Resolution Revisited

Remember ABBA‘s Happy New Year refrain? Seems so far away, yet so near.

Remember those resolutions? To finish a book, lose a few pounds and pick up a new skills?

Almost 80 days into the year. Even in the days of hot air balloon, people would  have finished circling around the globe.

There has been a few hot-air balloon accidents lately. But news of cruise ships malfunctioning seem to dominate prime time (hints: visual footage).

ABC Diane Sawyer mentioned that this was the year a new Pope was elected, but also, a year that flashing cameras (smart phones) illuminated the square. Diane was joined by Cokie Roberts who sat where David Brinkley used to sit (Senior Commentary spot).

Times certainly has changed in the town square, town hall and on the balcony.

Asia, Africa and Latin America sheer demographics dominate.

7 Billion and counting.

More conflicts and more chances to make it happen.

While our New Year Resolutions were meant to be personal, and only partly achievable, on the grander scale, we have seen the force of change usher in new actors on world stage in the first quarter of this year alone: new Pope, new President and perhaps new hot spots (N Korea).

Fasten your seatbelts, for late winter road condition is quite hazardous. We are not quite out of the woods just yet, until the last speck of snow gave way, to the chirping sound of Spring.

That’s when we can really renegotiate those goals, pick up a course online, order a book or try to fit in last year’s swimwear.

Life’s soundtrack

I have just received a photo showing a hot-air balloon over Seattle, with me and Geoffrey in the basket. We just need a soundtrack to add to it. The puffy hot air, the wind which carried us over the lush-green scenery with Bill Gates himself living on the ground. If given a choice, I choose “Theme from Woodstock”, since we were kidding ourselves that we were “stock East” and “stock West”.

The same lay of the land, without the housing bubble (Seattle and Washington D.C. exempted).

Home to MSC, Amazon and Starbucks.

My cousin used to live there until he died. A former Red Beret and a school teacher.

The last time we spoke was when he wished me a happy marriage. In hindsight, I wished I had made the journey to visit him up there instead of Nova Scotia. By the time I was in that company-sponsored hot-air balloon, my Seattle-based cousin had already died.

Given that context, I would lay down the music track “theme from the deer hunter” (Cavatina) instead for that hot-air balloon trip. Same visual, different feel to it when you lay a different soundtrack underneath.

The difference between the soup lines from the Recession of 1930 and this one, was in how we recorded history: one in Black-and-White grainy photos, and one in crisp digital copies.

Men who carry themselves with whatever dignity left inside of them (even when the fire went out).

President Obama is urging the nation to go back to Community College to get manufacturing certificate.

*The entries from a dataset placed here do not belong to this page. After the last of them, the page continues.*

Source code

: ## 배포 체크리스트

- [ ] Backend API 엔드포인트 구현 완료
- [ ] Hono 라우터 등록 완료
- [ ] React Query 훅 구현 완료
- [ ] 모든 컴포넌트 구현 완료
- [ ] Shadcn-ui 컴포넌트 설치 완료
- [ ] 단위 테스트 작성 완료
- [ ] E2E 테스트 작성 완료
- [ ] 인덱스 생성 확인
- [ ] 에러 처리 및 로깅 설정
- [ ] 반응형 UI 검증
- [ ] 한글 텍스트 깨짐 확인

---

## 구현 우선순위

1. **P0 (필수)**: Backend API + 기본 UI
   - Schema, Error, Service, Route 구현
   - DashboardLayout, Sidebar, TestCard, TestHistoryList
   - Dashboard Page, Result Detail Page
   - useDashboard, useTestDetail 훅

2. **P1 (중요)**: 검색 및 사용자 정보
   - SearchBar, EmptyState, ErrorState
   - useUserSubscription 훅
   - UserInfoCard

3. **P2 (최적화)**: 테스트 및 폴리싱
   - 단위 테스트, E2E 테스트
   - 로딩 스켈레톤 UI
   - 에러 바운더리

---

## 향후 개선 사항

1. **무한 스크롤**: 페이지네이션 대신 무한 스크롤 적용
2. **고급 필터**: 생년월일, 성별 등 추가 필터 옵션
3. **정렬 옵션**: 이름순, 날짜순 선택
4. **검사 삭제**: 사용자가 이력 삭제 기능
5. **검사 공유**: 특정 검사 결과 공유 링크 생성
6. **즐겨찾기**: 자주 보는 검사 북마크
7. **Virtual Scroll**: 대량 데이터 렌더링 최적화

He did not mention that we are living in a disposable society, where the manufacturing sector (which used to produce disposable goods like Campbell soup) is itself disposable, outsourced to lower-wage countries (and downward spiraled from there).

We are lucky now if we can view Modern Times by Charlie Chaplin and laugh.

If he were alive, he wouldn’t think it’s funny at all. He meant to be prophetic, not to produce a documentary about globalization of the manufacturing sector. He wanted to humanize the workers, just to see his audience now sidelined, watching the process repeat itself overseas (with Asian actors).

If I were to lay a soundtrack to these “silent” movies, I would put Theme from the Exodus

(during the Tet massacre of 1968, they laid this soundtrack to show mass graves in Hue).

As in any movie, I need to zoom out now. Back to my hot-air balloon trip with Geoffrey in Seattle.

We saw the lush green, other teams’ balloons, and finally landed safely to the gathering place where we congratulated ourselves for being Ovation winners. Let the bonding continue. Soundtrack “theme from Chariots of Fire“.